It's Memorial Day and I am remembering the vets that make it back from the war but live the rest of their lives with disabilities caused by the war. And I want to tell a story about a vet I had the opportunity to talk with the other day.
He joined the service soon after high school. He hoped to make a career of it. He is a very bright man and had a highly technical job in the service. I'm not providing any identifying details in order to protect his privacy, so I won't say exactly what he did, but it was something requiring a lot of intelligence and skill.
He'd been in the service for 10 years when it happened. He was in Iraq. He was in a vehicle with nine other servicemen when an explosion occurred. Eight of the 10 people in the vehicle were killed. He and one other man survived, with serious injuries.
He carries a lot of survivor's guilt, partly because he was initially supposed to sit in a different seat in the vehicle but for some reason ended up switching seats with another guy. The other guy died. If he'd been in the seat he was supposed to be in, he would have died, too. This was 15 years ago and he got all choked up telling me about it.
He received a medical discharge. He came back to the states with physical injuries, requiring lengthy hospitalization. He also had (still has) PTSD, although apparently the VA psychiatrist only diagnosed that about a year ago. How could anyone live through that experience and not have PTSD? He still thinks about it every day. He still cries about it. He still has nightmares.
Despite having severe PTSD and lasting physical disabilities, the VA only finally declared him disabled and awarded him disability pay a year ago. It took 14 years for him to get disability. For 18 months of those 14 years, he was homeless, living on the street.
His wife left him shortly after he came home from the war. She said he wasn't the same man he used to be. This was not what she signed up for. Well, gee, I don't think it was what he signed up for, either.
After his wife left and he was disabled and living in extreme poverty, he became depressed. Well, duh. Who wouldn't? He attempted suicide multiple times. Obviously he was not getting good mental health care - the VA psychiatrist couldn't even figure out that the had PTSD.
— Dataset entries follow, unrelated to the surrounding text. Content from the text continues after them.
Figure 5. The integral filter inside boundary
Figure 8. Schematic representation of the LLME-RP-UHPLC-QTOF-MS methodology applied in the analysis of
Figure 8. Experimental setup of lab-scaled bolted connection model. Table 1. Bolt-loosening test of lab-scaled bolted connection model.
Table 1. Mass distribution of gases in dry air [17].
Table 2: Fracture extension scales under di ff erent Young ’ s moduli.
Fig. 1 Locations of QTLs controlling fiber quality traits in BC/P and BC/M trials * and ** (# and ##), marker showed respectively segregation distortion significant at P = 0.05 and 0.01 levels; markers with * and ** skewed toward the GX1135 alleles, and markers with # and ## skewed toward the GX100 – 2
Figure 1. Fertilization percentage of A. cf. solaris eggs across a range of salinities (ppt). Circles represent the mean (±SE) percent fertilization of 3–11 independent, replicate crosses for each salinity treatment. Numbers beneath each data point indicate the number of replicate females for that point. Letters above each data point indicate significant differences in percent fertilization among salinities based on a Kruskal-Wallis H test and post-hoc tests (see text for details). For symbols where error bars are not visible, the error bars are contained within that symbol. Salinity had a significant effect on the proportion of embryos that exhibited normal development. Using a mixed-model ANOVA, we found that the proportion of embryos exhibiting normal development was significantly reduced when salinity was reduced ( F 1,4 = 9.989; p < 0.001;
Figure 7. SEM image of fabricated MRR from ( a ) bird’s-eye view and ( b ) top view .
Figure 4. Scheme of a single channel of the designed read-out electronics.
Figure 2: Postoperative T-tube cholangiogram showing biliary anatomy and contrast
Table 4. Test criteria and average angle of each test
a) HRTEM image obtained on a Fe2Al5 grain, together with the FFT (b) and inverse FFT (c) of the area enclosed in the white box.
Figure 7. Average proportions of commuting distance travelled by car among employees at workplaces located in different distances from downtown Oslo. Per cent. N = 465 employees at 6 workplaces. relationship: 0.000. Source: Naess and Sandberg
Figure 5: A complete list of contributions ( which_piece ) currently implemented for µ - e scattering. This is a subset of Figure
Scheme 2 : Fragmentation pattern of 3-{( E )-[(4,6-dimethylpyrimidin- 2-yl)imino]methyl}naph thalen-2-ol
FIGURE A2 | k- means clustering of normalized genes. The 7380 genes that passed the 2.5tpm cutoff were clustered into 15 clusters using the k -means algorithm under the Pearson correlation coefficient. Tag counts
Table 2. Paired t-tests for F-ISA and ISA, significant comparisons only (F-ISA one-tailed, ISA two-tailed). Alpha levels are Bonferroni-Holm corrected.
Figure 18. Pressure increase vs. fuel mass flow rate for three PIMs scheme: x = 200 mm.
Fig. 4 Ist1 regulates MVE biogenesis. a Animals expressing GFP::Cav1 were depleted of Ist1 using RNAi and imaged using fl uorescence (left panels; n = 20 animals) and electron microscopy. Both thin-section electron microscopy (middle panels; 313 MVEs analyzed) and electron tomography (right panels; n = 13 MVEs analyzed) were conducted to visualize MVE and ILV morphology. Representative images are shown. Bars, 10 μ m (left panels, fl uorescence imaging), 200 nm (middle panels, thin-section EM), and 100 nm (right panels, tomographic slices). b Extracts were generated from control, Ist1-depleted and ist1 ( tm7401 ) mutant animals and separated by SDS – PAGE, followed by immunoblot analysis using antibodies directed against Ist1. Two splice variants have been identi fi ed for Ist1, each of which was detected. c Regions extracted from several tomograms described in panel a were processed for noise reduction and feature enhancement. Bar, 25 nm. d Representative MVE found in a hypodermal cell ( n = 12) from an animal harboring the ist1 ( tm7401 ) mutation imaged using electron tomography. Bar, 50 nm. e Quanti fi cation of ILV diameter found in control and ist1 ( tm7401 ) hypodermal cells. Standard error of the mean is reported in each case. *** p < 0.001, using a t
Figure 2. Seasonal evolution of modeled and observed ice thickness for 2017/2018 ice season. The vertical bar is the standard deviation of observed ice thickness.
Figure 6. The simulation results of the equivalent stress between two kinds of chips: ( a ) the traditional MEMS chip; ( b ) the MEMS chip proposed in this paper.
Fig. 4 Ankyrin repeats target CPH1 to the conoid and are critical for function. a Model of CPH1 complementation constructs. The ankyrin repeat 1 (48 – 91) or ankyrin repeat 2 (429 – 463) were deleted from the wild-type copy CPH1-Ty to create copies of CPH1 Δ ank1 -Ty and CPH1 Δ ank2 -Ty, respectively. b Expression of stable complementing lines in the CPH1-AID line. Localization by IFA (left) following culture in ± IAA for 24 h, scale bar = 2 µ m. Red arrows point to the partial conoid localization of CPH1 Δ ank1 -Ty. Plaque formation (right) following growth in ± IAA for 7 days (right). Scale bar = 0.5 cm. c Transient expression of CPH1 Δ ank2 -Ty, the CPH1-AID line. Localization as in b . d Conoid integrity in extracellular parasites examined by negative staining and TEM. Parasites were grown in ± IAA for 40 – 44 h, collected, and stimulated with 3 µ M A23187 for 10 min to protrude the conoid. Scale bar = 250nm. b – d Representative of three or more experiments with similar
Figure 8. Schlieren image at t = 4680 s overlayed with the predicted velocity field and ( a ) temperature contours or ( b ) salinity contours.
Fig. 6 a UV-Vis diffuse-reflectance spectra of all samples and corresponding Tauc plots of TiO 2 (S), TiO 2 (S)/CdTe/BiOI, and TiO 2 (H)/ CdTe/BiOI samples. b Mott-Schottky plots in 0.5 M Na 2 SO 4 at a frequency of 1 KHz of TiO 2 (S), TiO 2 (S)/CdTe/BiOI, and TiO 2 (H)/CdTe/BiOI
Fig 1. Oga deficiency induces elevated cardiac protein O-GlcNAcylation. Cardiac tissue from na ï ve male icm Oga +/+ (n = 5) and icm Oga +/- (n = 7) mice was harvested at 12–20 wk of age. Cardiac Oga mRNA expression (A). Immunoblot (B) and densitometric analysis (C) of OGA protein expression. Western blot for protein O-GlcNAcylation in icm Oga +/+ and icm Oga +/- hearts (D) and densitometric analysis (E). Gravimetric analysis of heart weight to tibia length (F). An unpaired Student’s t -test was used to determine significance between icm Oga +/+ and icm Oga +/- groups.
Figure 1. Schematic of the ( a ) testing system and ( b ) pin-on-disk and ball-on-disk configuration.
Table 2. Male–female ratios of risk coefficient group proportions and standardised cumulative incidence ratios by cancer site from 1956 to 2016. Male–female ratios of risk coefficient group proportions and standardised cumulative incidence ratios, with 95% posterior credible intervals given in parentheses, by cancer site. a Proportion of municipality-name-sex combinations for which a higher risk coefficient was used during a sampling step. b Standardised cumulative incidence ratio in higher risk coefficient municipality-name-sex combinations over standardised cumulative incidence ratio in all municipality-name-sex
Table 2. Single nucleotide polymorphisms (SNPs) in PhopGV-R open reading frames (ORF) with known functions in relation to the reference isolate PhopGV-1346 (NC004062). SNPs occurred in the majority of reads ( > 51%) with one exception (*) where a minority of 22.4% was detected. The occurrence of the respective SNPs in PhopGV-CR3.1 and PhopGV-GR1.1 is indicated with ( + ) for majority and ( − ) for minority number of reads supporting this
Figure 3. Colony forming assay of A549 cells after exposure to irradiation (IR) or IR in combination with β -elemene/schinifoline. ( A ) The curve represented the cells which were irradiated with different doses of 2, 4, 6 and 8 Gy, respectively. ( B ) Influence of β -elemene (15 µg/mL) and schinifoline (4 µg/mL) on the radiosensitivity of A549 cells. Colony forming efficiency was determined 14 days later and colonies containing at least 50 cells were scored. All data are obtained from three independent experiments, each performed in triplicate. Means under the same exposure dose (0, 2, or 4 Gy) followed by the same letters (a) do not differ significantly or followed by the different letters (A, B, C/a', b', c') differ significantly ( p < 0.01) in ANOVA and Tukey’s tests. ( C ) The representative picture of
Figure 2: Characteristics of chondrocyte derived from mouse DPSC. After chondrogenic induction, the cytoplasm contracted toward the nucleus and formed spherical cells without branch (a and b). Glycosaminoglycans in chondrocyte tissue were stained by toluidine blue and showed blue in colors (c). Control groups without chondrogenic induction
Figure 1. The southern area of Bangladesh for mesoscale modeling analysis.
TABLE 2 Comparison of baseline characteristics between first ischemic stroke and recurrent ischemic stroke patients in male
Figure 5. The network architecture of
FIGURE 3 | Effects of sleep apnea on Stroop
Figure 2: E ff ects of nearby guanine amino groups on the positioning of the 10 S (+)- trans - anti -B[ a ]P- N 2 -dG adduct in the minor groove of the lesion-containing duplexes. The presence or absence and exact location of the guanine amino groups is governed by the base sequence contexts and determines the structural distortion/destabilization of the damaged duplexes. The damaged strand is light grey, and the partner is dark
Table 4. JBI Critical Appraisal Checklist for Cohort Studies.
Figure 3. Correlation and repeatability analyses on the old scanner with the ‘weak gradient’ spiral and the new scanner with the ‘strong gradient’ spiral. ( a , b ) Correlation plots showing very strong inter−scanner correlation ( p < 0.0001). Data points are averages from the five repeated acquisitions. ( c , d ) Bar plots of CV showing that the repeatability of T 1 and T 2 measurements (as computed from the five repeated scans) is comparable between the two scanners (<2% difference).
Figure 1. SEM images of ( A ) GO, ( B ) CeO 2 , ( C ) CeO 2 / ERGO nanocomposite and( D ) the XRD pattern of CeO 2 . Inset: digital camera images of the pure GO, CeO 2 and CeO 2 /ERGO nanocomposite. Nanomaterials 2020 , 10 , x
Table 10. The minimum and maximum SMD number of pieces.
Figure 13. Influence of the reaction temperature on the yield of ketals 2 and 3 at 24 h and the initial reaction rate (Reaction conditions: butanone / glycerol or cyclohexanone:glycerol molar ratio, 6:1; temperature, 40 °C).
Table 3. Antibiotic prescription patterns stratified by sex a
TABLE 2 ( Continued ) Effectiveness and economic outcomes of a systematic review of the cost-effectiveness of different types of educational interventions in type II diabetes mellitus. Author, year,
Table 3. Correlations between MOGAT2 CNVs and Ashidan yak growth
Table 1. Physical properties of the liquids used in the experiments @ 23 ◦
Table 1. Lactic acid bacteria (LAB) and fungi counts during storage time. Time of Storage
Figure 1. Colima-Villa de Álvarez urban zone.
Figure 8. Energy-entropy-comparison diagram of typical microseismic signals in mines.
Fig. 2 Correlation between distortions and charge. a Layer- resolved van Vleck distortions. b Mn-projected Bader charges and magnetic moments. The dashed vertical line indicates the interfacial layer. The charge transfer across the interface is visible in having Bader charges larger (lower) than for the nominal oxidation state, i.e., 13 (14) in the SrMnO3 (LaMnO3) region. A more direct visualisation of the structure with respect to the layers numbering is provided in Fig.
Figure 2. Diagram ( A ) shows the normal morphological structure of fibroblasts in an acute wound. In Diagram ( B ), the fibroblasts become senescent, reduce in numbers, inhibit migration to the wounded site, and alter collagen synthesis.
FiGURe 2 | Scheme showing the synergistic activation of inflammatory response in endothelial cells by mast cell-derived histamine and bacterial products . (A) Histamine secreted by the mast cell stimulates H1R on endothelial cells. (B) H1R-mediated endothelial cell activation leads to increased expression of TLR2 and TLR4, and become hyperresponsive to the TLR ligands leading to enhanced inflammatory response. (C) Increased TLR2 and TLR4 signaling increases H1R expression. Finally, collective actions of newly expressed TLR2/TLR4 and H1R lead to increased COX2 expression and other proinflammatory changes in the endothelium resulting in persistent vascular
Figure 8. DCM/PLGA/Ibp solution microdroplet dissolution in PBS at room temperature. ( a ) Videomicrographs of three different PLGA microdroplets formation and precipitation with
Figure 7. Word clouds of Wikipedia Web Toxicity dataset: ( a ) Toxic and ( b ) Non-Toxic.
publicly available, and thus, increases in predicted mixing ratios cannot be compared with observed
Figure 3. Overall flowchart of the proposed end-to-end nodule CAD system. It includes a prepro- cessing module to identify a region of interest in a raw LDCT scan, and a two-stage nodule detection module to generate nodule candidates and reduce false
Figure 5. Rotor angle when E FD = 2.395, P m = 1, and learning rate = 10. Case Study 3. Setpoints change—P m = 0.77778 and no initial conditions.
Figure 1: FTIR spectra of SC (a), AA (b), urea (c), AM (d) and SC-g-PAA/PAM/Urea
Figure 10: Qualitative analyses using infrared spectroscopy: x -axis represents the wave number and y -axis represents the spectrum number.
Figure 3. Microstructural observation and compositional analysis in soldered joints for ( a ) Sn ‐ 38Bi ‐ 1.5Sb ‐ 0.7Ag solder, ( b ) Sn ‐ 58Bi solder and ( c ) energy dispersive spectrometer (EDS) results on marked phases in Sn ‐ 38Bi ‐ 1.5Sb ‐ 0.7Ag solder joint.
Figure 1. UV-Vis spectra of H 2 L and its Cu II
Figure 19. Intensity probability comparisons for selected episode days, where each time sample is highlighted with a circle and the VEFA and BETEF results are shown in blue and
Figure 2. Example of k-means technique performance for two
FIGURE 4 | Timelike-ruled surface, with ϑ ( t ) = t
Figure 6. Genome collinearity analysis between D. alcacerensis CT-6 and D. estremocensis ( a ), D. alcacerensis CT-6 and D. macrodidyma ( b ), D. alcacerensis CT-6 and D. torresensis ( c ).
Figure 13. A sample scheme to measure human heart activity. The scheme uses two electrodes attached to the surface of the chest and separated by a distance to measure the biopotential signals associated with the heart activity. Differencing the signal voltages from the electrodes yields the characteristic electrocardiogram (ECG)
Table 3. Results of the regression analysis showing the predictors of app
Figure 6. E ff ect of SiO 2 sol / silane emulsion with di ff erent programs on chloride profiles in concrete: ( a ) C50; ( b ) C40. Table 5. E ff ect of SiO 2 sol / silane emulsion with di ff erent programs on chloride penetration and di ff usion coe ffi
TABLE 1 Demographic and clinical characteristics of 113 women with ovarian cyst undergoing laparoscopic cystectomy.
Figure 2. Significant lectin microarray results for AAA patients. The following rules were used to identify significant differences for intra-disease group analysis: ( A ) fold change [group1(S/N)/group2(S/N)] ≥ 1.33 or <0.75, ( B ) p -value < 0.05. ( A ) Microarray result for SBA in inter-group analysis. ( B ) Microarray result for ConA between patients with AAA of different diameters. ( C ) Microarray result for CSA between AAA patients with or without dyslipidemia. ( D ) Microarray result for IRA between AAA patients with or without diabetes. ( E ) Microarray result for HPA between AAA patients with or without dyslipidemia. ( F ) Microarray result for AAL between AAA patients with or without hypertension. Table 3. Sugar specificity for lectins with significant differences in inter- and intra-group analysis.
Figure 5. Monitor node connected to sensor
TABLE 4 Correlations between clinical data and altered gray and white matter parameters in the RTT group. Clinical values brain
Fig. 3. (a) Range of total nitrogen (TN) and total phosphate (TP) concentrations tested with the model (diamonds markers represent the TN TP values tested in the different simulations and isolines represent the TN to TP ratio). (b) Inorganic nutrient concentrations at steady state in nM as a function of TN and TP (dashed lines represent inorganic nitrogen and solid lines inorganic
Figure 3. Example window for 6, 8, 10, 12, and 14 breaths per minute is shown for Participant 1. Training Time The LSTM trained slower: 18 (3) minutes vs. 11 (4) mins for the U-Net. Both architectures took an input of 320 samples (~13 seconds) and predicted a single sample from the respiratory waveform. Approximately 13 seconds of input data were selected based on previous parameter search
This would be a terribly sad story even if the guy wasn't a veteran. But he is a vet. He didn't become disabled in an accident. He wasn't just born this way by some twist of fate. He became disabled fighting in a war that our government, on behalf of all of us, felt was so important that it was worth risking lives. He agreed to take that risk, to sacrifice his health and maybe even his life, for other people, and for a principle.
I am a pacifist. I am opposed to war. I don't think we ought to be fighting wars. What if they threw a war and nobody came? I think we should all refuse to come.
But that is not the society in which we live. We live in a society in which we send young men and women to war. To fight for us.
And then when they come home disabled, we don't care for them. I find that appalling. I do not support war but I do support the troops that fight for something they believe in.
This guy lost his wife, he suffers pain every day, he is disabled, he has PTSD, and we allowed him to live on the street for 18 months. Think about that. In a Midwestern city, in the cold winter, we - this society, which includes all of us - felt it was perfectly OK for him to sleep in a doorway, on cold concrete, in pain, barely able to walk, having nightmares of an explosion that killed eight of his buddies when he did manage to fall asleep for a bit.
How is that OK? How is it that we can allow that to happen?
It's easy to say well, that's not really my responsibility, it's not that I think it's OK but what am I supposed to do about it? I don't work for the VA, it's not up to me to decide who gets disability. What am I supposed to do, anyway? Invite homeless vets into my home to live?
But really, it is my responsibility. It's is the responsibility of all of us.
If it's not OK with me, I need to do something about it. If I just passively accept it, and allow it to happen, then it must really be all right with me.
What am I going to do about it? I don't know. I have no idea what there is to do about it. But I'm gonna find out.
What about you? Is it OK with you? And if it's not, what are you going to do about it?